- Extracted information -
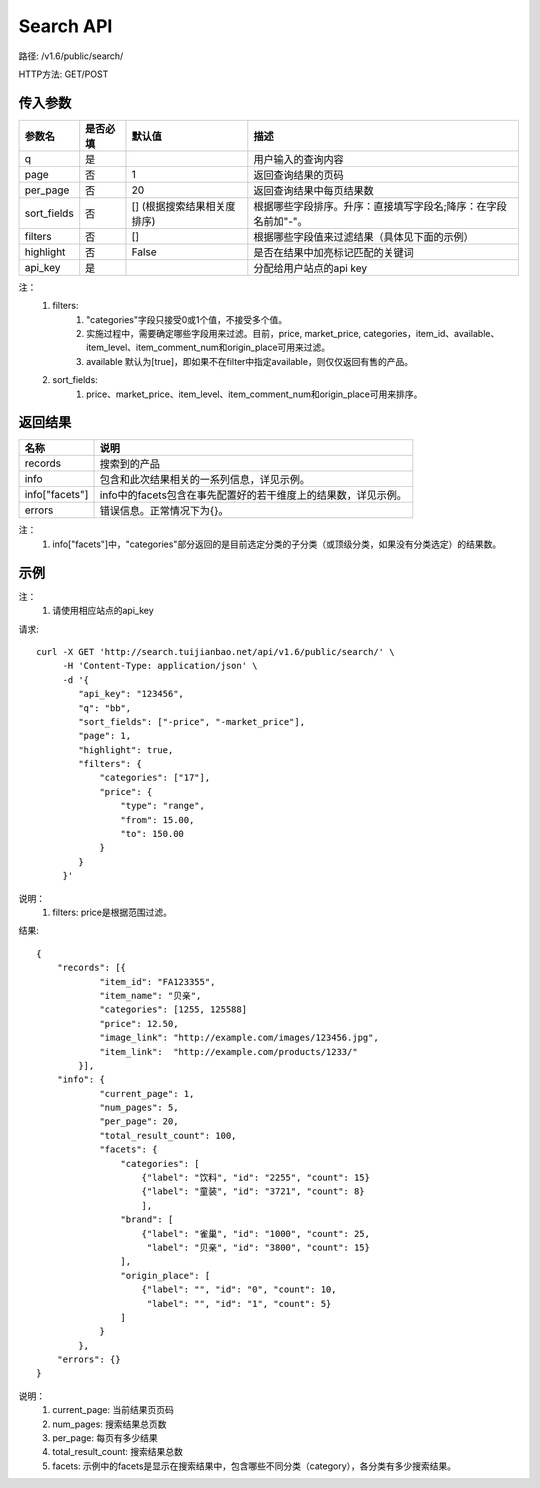 Search API
==========

路径: /v1.6/public/search/

HTTP方法: GET/POST

传入参数
---------

=============    ==========  ===============================   =============================================
参数名           是否必填    默认值                            描述                                         
=============    ==========  ===============================   =============================================
q                是                                            用户输入的查询内容                           
page             否          1                                 返回查询结果的页码                           
per_page         否          20                                返回查询结果中每页结果数
sort_fields      否          [] (根据搜索结果相关度排序)       根据哪些字段排序。升序：直接填写字段名;降序：在字段名前加"-"。                 
filters          否          []                                根据哪些字段值来过滤结果（具体见下面的示例）
highlight        否          False                             是否在结果中加亮标记匹配的关键词
api_key          是                                            分配给用户站点的api key
=============    ==========  ===============================   =============================================

注：
    1. filters:
        1. "categories"字段只接受0或1个值，不接受多个值。
        2. 实施过程中，需要确定哪些字段用来过滤。目前，price, market_price, categories，item_id、available、item_level、item_comment_num和origin_place可用来过滤。
        3. available 默认为[true]，即如果不在filter中指定available，则仅仅返回有售的产品。
    2. sort_fields:
        1. price、market_price、item_level、item_comment_num和origin_place可用来排序。

返回结果
---------

==============    ===============================
名称               说明
==============    ===============================
records            搜索到的产品
info               包含和此次结果相关的一系列信息，详见示例。
info["facets"]     info中的facets包含在事先配置好的若干维度上的结果数，详见示例。
errors             错误信息。正常情况下为{}。
==============    ===============================

注：
    1. info["facets"]中，"categories"部分返回的是目前选定分类的子分类（或顶级分类，如果没有分类选定）的结果数。

示例
-----

注：
    1. 请使用相应站点的api_key

请求::

    curl -X GET 'http://search.tuijianbao.net/api/v1.6/public/search/' \
         -H 'Content-Type: application/json' \
         -d '{
            "api_key": "123456",
            "q": "bb",
            "sort_fields": ["-price", "-market_price"],
            "page": 1,
            "highlight": true,
            "filters": {
                "categories": ["17"],
                "price": {
                    "type": "range",
                    "from": 15.00,
                    "to": 150.00
                }
            }
         }'

说明：
    1. filters: price是根据范围过滤。

结果::

    {
        "records": [{
                "item_id": "FA123355",
                "item_name": "贝亲",
                "categories": [1255, 125588]
                "price": 12.50,
                "image_link": "http://example.com/images/123456.jpg",
                "item_link":  "http://example.com/products/1233/"
            }],
        "info": {
                "current_page": 1,
                "num_pages": 5,
                "per_page": 20,
                "total_result_count": 100,
                "facets": {
                    "categories": [
                        {"label": "饮料", "id": "2255", "count": 15}
                        {"label": "童装", "id": "3721", "count": 8}
                        ],
                    "brand": [
                        {"label": "雀巢", "id": "1000", "count": 25,
                         "label": "贝亲", "id": "3800", "count": 15}
                    ],
                    "origin_place": [
                        {"label": "", "id": "0", "count": 10,
                         "label": "", "id": "1", "count": 5}
                    ]
                }
            },
        "errors": {}
    }

说明：
    1. current_page: 当前结果页页码
    2. num_pages: 搜索结果总页数
    3. per_page: 每页有多少结果
    4. total_result_count: 搜索结果总数
    5. facets: 示例中的facets是显示在搜索结果中，包含哪些不同分类（category），各分类有多少搜索结果。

- What this task involves -
Tally the lines of the records that hold the word "filters" and output only the total.

- Completed exercise -
4